Hello all. I am in search of a designer or designers that work on a price per design basis. I would need full rights to all of the designs to sell on my t-shirt site. I’m looking for a total of 10-15 great eye catching designs that would fit within my “niche” customer base. Price is also an issue since I am on a very limited budget at this time.
Here is the catch, the text on the designs needs to be customizable meaning changed easily by the buyer on my site. I don’t really want to get in the replacement of the text on the design or even font changes just yet. Right now I’m just concerned with changing the text itself. 
The finished orders will be sent to a DTG fulfillment service so the final product after customization needs to be compatible with the printers desires (file format, transparency etc.) 
If you are interested, shoot me a pm and we can talk about the details.

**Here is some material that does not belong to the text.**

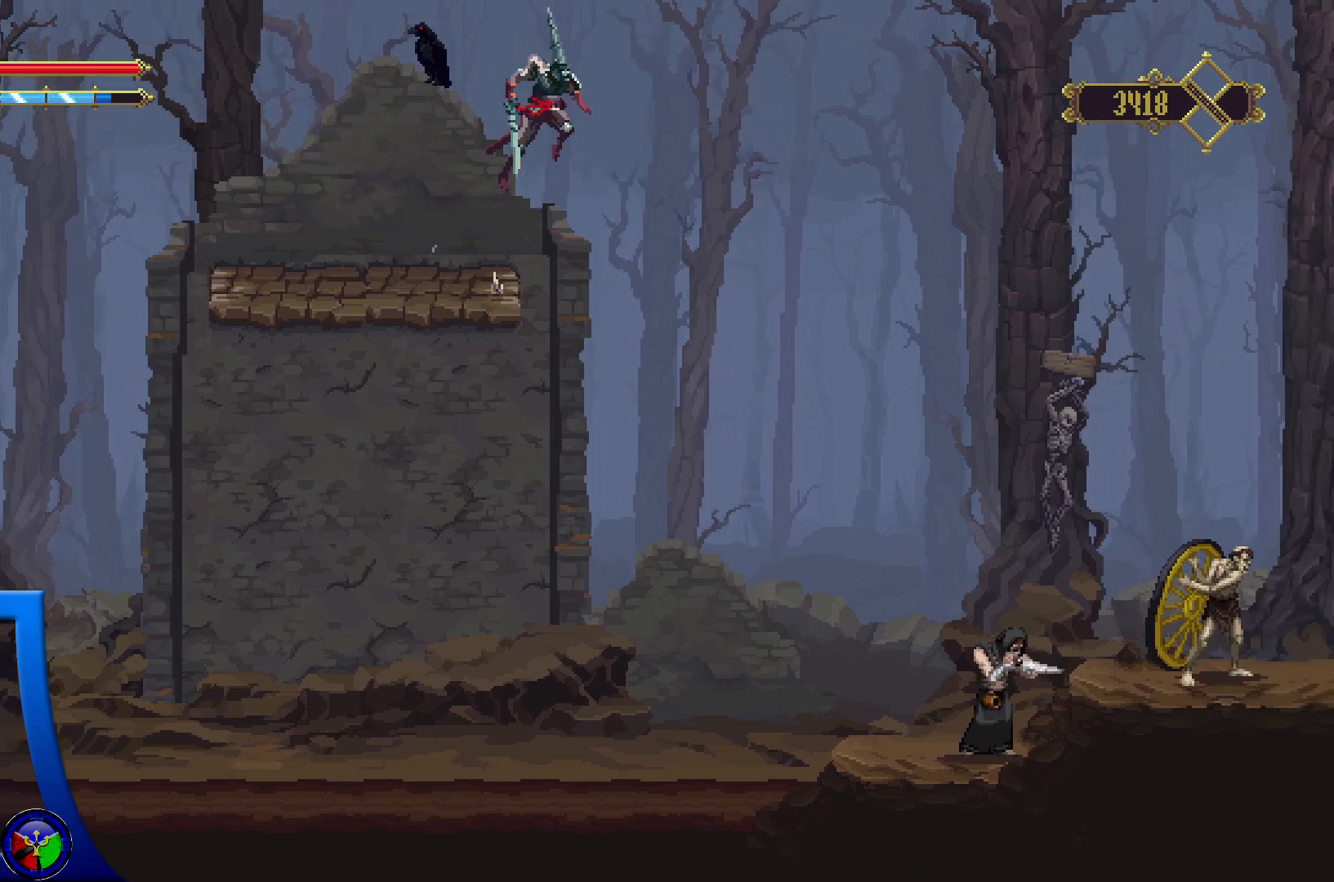
{"buttons": [], "left_stick": "down-right", "right_stick": "center", "events": [[67, "A", "up"], [283, "left_stick", "down-right"]]}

Thanks in advance!


----------



## kimura-mma (Jul 26, 2008)

What kind of designs are you looking for?


----------



## LucindaG. (Jul 2, 2009)

Hi we do custom Graphics, fulfillment and are a DTG printer. check out our site
personalized t shirts make your own t shirts direct to garment printer
Give us call I'm sure we can fit you needs.


----------



## grcd (Jan 29, 2012)

View my portfolio and contact me if you are still interested.
Thanks.


----------



## miktoxic (Feb 21, 2008)

grcd said:


> View my portfolio and contact me if you are still interested.
> Thanks.


garry you've gotta throw up a link to your portfolio site.


----------



## hotvector (Jan 27, 2012)

yes.i am graphic designer,i have interest in you works,this is my websites www.hotvector.com,
www.greatdigitizing.com, so if you have free time,we can talk details.


----------



## grcd (Jan 29, 2012)

portfolio: garryrone on deviantART
email: [email protected]


----------



## Rodney (Nov 3, 2004)

:: Service request post moved to the proper Service Referrals/Recommendations section of the forum. Read more here  ::​*Quick note:* hi guys, please try to take note what "section" of the forum a post is made in. If someone is looking to hire a designer or t-shirt printer outside of the Referrals and Recommendations area, please do not offer your services in the post. Instead, it's best to hit the "report bad post" button and ask for the thread to be moved to the proper section so you may respond to it without worrying about our no self promotion guidelines. Thanks


----------